Liberté is a poem about the night. A night that evokes a logic of unproductiveness, or uselessness. Our never-ending night lacks any form of evolution or memory. It’s like a long series of nights where every time, in each new scene, you have to start from scratch. During the day we tend to gather knowledge and process it, but during the night we seem to lose control of this rational skill.
And how did you created this night technically? It doesn’t feel like a day-by-night but neither one of those ethereal nights captured by new high-definition digital cameras.
Our priority when lighting a set is to allow mobility during the shooting. For this we used a helium night balloon that created a sort of silver light in the whole area of the woods where we shot. And then we put lights inside the sedan chairs of the libertines.

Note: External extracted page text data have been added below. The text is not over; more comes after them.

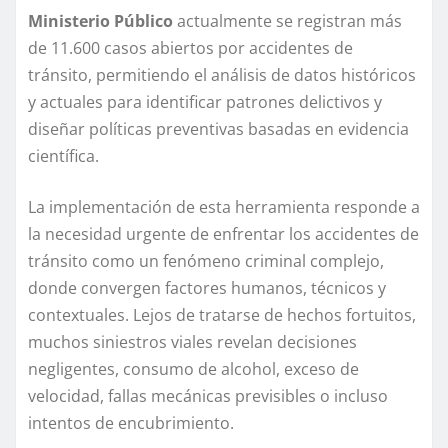
Ministerio Público
actualmente se registran más
de 11.600 casos abiertos por accidentes de
tránsito, permitiendo el análisis de datos históricos
y actuales para identificar patrones delictivos y
diseñar políticas preventivas basadas en evidencia
científica.
La implementación de esta herramienta responde a
la necesidad urgente de enfrentar los accidentes de
tránsito como un fenómeno criminal complejo,
donde convergen factores humanos, técnicos y
contextuales. Lejos de tratarse de hechos fortuitos,
muchos siniestros viales revelan decisiones
negligentes, consumo de alcohol, exceso de
velocidad, fallas mecánicas previsibles o incluso
intentos de encubrimiento.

In the beginning I was a bit afraid that those lights inside the chairs could seem too artificial, especially when a character stood up in a chair and the light reflected on him. But in the last segment of the movie, especially after the storm scene, I decided to enhance the artificiality of the lighting in postproduction, adding more brightness and at the same time lowering the saturation. I wanted to evoke a more contemporary texture, something less sober. In the beginning the look is more Fragonard but the end is more trashy, more artificial, not to the level of Fellini’s The Ship Sails On or Almodóvar, but definitely modern. It’s all very subtle but noticeable.
And how did you came up with the idea of the cruising area and the sedan chairs?

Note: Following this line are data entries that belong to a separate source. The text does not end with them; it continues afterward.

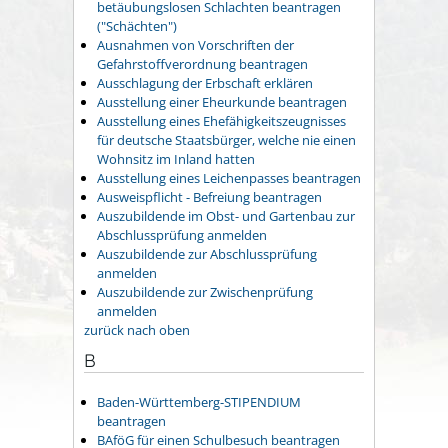
betäubungslosen Schlachten beantragen
("Schächten")
Ausnahmen von Vorschriften der
Gefahrstoffverordnung beantragen
Ausschlagung der Erbschaft erklären
Ausstellung einer Eheurkunde beantragen
Ausstellung eines Ehefähigkeitszeugnisses
für deutsche Staatsbürger, welche nie einen
Wohnsitz im Inland hatten
Ausstellung eines Leichenpasses beantragen
Ausweispflicht - Befreiung beantragen
Auszubildende im Obst- und Gartenbau zur
Abschlussprüfung anmelden
Auszubildende zur Abschlussprüfung
anmelden
Auszubildende zur Zwischenprüfung
anmelden
zurück nach oben
B
Baden-Württemberg-STIPENDIUM
beantragen
BAföG für einen Schulbesuch beantragen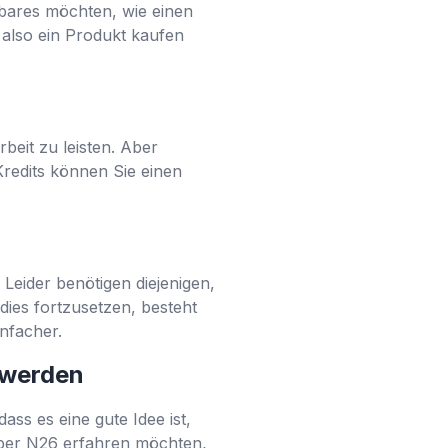
bares möchten, wie einen
also ein Produkt kaufen
beit zu leisten. Aber
 Kredits können Sie einen
 Leider benötigen diejenigen,
, dies fortzusetzen, besteht
infacher.
 werden
ass es eine gute Idee ist,
über N26 erfahren möchten,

I was thinking about a location were the decadent libertines could operate and then I thought about the tragic and trashy memory of the place were Pasolini was killed, in Ostia, in a waste ground near a beach. I also thought of the small woods you see in the most marginal suburbs of Barcelona. We shot the film in Alentejo, a region of south central and southern Portugal. We wanted to shoot in the Provence-Côte d’Azur in France, but in September it’s already quite cold during the night there, so we decided to move the shooting to the warmest Portuguese region. And I was lucky to find there a wonderful wood of eucalyptus, very brushy, very baroque. The eucalyptus didn’t arrive to Europe until de Nineteenth century. I also loved that anachronism.
And the sedan chairs were an idea I had for the stage play. Helmut Berger was inside one of those chairs the whole play. It was interesting because this evoked a cinematic quality. People from the theatre seats could only see Helmut through the chair’s window. In a way, these old, worn-out sedan chairs evoke the origins of cinema, a simple source of light in the dark.
Ingrid Caven is in the film’s acknowledgements.
Ingrid played an important role in the stage play and we invited her to play a part in the movie, and she was great in her scenes. But being 80 years old she wasn’t comfortable shooting during the nights, something very understandable. We started shooting every day at around 7pm and we went on until 4 or 5am. She did some scenes in the evening but not in the night. Then, in the editing, we realized that the movie had to be essentially a nocturnal experience. So we had to cut her out from the movie. It’s sad because her presence would’ve enriched the portrait of femininity in the movie, but we had to keep the nocturnal coherence.